Because time is of the essence in much of their work, I organized the information needed on each screen around task flows. I also mapped where the data entered could pre-populate other screens in other topic areas, which helped with the new Postgres database design. I conducted card sorts and tree tests with our SMEs to aid in designing the information architecture and navigation. The team and I conducted co-design sprints with large groups of other social workers from various counties to dial in the most efficient screen layouts. Each flow was designed as a single-page application with a sticky navigation panel and tab-through navigation, allowing users to quickly tab through the fields. For my work on the child profile, I began by aligning it with the legacy system and reorganizing the fields into flows that matched their usage in tasks, adding new fields as needed, then I built interactive prototypes in Axure for testing.
I designed a geolocation feature where the case worker could pin the location of the key points in a child's life to aid in placement - home, school, relatives, any extra-curricular activities, along with photos of key people. Photos were possible because many clients have been known to the system for a while, and social workers need to know who they are dealing with when on-site, especially in a heated emergency situation or when it's known that there are weapons in the home.

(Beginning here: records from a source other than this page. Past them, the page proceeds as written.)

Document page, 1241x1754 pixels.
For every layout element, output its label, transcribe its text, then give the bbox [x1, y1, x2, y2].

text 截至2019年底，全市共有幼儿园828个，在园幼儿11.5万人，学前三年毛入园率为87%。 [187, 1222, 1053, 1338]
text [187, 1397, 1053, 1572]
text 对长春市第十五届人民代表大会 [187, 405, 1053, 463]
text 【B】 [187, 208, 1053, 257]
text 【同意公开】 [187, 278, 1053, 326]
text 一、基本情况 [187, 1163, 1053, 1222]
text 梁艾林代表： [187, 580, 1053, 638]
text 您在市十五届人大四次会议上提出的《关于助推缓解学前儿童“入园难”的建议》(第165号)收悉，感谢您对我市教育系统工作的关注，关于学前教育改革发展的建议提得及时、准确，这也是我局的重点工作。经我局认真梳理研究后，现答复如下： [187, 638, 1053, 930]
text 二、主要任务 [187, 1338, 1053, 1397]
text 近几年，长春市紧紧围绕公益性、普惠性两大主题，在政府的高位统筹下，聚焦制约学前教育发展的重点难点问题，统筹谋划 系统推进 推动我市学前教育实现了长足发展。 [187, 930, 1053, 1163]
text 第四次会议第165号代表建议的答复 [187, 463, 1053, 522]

The geolocation feature was important in placing children quickly, so they can see who's nearby, close to school and friends, along with notes. The photos had color-coded borders to indicate a positive or negative relationship to the child; you don't want to place a child near a negative figure.
There could be multiple people editing the same records at the same time, overwriting each other or being locked out from being able to edit. I researched and presented a concurrent editing strategy to handle this situation.
Value Delivered
The redesign transformed a cumbersome data-entry task into a high-velocity, intuitive workspace. The rollout was met with immediate stakeholder adoption and high user sentiment, delivering several key performance improvements:
- Increased Operational Velocity: Achieved a 30% reduction in form-completion time by optimizing keyboard accessibility (tab-through logic) and reducing interaction cost.
- Enhanced Spatial Awareness: Integrated a geolocation module that provided a critical at-a-glance visualization of a child’s support network and proximity to essential services.
- Intuitive Information Architecture: Re-engineered the navigation to align with the user’s mental model, significantly decreasing the "time-to-find" for mission-critical case data.
- Successful System Migration: Ensured a seamless transition to the modern framework, resulting in high enthusiasm and immediate proficiency across the user base.
Findings from our research influenced state policy. We were encouraged to call out areas where policy needed to be updated, changed or formed anew. I worked with the State Ombudsman and a panel of aged-out foster care system kids on the impact of our findings on both the law and our new system, to make suggestions for changes.
The project has continued to roll out additional modules since my team's 2-year contract was up. The outcome will be a modern, comprehensive application with a native app, built on the Salesforce platform.